Eine Ostererzählung ist mir zu diesem Osterfest wichtig geworden. Es handelt sich um die Begegnung des Jüngers Thomas mit dem auferstandenen Jesus. Die Karfreitagskrise, die die Jünger nach dem Tod Jesu in Schockstarre und Orientierungslosigkeit versetzt hat, bewältigt Thomas auf seine Weise. Das Leben muss ja weiter gehen. Als der Auferstandene den Jüngern begegnet, ist Thomas nicht unter ihnen. Und auch die enthusiastischen Berichte der ersten Zeugen überzeugen Thomas nicht. Auferstehung, no go. Nur wenn er den Auferstandene sehen und auch die Wunden der Kreuzigung, die Symbole der Krise sehen und berühren kann, würde Thomas glauben.

Als Kind wurde mir der zweifelnde Jünger als der „ungläubige Thomas“ vorgestellt. Mit der Zeit habe ich Thomas gesehen als den vermeintlichen Realisten und Pragmatiker, der nach der Kreuzigung Jesu nach handfesten Konzepten sucht, um aus der Krise herauszufinden und zu einem orientierten Leben zurückzufinden. Auferstehung ist da für ihn nur ein hinderliches Hirngespinst.

Jesus gibt sich Thomas zu erkennen und führt ihn aus der Krise heraus. Thomas darf sehen, fühlen und sich führen lassen. Er darf erfahren, dass Jesus der einzige Weg aus der Krise ist.
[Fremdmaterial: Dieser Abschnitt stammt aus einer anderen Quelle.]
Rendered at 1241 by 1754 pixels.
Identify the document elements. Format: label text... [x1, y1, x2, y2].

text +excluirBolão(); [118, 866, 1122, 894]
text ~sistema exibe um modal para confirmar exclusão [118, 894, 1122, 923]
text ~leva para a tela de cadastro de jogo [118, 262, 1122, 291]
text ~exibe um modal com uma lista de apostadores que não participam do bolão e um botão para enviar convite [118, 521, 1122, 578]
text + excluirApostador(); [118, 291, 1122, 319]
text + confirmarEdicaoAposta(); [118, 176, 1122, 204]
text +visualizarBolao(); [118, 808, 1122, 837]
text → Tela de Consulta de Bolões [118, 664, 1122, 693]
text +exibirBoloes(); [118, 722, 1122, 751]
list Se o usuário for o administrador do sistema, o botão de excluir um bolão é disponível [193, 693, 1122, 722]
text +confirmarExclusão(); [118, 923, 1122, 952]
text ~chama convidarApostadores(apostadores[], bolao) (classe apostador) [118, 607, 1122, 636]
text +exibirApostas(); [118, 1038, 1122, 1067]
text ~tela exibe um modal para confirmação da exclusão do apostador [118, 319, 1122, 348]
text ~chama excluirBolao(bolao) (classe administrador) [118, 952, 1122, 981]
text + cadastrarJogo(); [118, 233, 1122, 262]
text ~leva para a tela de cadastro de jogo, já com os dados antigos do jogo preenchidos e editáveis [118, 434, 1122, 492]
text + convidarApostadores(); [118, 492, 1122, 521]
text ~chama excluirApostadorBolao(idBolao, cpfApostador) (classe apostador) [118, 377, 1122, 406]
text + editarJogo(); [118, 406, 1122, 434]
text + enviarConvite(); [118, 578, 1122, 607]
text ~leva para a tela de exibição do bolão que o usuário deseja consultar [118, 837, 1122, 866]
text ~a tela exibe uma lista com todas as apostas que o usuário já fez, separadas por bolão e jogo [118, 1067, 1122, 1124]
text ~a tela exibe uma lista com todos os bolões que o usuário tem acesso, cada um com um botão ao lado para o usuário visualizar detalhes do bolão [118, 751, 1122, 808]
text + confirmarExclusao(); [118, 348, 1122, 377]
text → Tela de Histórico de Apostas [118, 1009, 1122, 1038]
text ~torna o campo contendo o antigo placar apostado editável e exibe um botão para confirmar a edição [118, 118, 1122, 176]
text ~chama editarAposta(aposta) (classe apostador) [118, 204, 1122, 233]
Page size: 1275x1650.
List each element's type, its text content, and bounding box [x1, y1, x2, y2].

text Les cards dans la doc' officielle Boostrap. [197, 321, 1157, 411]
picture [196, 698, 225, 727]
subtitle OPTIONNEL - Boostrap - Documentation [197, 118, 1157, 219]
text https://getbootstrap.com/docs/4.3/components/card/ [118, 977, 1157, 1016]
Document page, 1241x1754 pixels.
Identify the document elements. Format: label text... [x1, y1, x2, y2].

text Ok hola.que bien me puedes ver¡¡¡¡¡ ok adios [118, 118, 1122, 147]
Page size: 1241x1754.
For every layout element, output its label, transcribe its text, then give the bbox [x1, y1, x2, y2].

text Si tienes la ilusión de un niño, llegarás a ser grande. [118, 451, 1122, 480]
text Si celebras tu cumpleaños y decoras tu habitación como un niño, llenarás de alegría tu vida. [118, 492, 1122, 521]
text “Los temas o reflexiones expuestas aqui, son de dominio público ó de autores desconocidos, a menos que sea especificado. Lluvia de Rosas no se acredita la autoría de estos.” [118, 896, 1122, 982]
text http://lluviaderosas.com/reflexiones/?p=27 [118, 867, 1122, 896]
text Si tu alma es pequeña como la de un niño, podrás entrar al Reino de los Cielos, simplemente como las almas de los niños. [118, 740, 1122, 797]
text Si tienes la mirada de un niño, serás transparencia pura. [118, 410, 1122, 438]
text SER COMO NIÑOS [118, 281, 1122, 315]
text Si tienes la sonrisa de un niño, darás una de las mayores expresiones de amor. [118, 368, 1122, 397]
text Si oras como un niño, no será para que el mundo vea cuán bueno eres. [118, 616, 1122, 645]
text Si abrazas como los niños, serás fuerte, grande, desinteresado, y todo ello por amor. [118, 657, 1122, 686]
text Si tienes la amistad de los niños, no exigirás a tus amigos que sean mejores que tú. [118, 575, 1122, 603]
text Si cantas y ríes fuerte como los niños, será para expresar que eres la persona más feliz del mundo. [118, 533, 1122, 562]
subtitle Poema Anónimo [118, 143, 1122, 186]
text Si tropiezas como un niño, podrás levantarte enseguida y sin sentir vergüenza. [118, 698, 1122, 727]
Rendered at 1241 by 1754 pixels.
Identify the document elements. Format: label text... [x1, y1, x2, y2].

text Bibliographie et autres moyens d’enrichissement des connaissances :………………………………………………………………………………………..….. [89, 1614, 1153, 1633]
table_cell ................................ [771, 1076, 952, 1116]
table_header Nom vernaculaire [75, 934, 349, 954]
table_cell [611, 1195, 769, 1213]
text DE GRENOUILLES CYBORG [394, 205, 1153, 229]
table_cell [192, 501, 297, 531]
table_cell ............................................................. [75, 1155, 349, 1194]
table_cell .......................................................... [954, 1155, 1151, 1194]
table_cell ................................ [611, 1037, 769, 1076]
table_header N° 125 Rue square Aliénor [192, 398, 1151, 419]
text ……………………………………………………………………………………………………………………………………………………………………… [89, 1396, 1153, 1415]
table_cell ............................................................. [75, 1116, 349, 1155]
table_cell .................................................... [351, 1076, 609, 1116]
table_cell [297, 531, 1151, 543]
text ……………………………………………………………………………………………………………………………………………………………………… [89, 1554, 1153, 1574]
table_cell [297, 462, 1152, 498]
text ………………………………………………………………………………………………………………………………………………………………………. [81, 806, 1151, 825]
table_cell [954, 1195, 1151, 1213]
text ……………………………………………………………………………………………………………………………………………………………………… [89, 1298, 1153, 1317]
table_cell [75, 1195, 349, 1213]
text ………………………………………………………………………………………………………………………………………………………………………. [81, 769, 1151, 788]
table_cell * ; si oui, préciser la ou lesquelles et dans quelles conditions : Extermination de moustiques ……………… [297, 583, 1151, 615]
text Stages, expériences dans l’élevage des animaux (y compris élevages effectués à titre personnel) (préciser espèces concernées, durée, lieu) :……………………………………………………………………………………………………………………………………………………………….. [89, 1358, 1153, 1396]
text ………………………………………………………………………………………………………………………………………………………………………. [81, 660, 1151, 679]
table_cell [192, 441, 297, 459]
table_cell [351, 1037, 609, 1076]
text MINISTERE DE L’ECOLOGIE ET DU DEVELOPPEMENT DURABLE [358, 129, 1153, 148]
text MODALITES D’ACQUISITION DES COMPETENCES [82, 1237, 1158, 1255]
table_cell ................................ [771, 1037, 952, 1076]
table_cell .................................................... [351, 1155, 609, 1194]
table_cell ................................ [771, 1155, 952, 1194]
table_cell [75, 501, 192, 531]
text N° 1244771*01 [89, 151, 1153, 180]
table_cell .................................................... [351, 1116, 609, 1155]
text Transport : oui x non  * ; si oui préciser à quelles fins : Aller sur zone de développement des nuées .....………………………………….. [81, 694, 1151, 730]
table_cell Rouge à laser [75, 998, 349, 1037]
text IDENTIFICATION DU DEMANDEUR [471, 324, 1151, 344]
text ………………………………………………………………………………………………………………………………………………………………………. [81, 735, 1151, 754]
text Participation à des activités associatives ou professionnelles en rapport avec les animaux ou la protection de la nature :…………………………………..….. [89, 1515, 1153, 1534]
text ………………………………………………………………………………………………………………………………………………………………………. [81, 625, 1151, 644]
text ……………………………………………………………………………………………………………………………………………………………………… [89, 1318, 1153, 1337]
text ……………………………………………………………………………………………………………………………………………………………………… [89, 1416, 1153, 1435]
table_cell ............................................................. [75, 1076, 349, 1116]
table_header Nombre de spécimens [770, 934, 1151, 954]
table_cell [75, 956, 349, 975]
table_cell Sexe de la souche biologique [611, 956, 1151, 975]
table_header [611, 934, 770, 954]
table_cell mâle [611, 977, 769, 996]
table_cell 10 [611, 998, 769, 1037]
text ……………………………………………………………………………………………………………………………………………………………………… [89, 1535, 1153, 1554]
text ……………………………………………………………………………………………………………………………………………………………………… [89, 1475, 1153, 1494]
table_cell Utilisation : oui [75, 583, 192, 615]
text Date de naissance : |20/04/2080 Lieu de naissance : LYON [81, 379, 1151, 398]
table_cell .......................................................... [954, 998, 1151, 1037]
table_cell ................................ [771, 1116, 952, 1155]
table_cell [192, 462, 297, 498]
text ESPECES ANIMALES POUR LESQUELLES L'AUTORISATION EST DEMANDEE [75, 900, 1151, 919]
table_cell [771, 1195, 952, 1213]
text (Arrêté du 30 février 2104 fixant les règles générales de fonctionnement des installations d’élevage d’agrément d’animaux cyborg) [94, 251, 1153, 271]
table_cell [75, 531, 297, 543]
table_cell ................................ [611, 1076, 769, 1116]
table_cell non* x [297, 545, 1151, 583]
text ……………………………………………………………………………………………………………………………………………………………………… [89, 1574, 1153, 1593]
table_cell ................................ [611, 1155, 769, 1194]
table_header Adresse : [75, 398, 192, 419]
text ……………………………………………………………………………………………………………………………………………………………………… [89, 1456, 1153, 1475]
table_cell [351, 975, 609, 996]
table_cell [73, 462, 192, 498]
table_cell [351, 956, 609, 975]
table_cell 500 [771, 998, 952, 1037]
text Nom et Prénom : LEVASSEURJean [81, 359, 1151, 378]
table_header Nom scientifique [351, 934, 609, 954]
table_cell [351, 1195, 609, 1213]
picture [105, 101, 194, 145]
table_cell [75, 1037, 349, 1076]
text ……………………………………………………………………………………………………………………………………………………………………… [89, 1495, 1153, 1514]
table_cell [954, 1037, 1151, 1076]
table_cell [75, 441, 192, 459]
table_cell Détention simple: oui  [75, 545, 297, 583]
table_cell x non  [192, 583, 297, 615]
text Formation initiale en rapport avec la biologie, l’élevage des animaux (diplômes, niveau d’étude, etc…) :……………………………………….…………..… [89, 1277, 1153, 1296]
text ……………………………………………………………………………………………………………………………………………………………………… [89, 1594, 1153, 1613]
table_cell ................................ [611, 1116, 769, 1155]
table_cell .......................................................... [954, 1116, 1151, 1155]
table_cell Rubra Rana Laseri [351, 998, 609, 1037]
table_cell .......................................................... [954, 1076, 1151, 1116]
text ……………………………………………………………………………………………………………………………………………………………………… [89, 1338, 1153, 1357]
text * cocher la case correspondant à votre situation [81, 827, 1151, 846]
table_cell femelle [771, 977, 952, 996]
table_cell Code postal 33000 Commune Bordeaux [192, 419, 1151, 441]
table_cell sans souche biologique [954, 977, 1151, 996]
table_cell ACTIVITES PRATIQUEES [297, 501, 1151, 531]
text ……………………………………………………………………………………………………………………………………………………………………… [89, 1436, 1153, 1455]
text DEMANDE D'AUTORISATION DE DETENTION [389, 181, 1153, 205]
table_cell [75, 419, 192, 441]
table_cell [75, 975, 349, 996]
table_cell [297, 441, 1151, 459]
Aber noch etwas gibt Jesus zu bedenken, für Thomas und uns alle. Thomas dufte sehen und kam auf dem Glaubensweg aus der Krise heraus. „Aber selig sind, die nicht sehen und doch glauben.“ So ermahnt der Auferstandene Thomas und uns. Wir haben Ostern gefeiert ohne zu sehen, in diesem Jahr nicht einmal in unseren Kirchen. Doch was Thomas mitnimmt, ist auch unsere Ostergabe, die Gott uns jedes Jahr schenkt. Karfreitag kann uns nicht beherrschen. Der Tod hat seine Macht verloren. Gott, der seinen Sohn Jesus Christus auferweckt hat vom Tod, lädt uns ein, unser Leben in all seinen Krisen in der Hoffnung und im Glauben auf den zu führen, der für uns die schlimmste Krise überwunden hat.

Wir leben in diesen Wochen in einer Krise, die unser Leben bestimmt und unsere Gemeinschaft empfindlich stört. Doch wir wollen sie durchleben im Glauben an den, uns ins ewige Leben vorangegangen ist. Wo der Tod durchbrochen ist, kann keine Krise uns in die Knie zwingen.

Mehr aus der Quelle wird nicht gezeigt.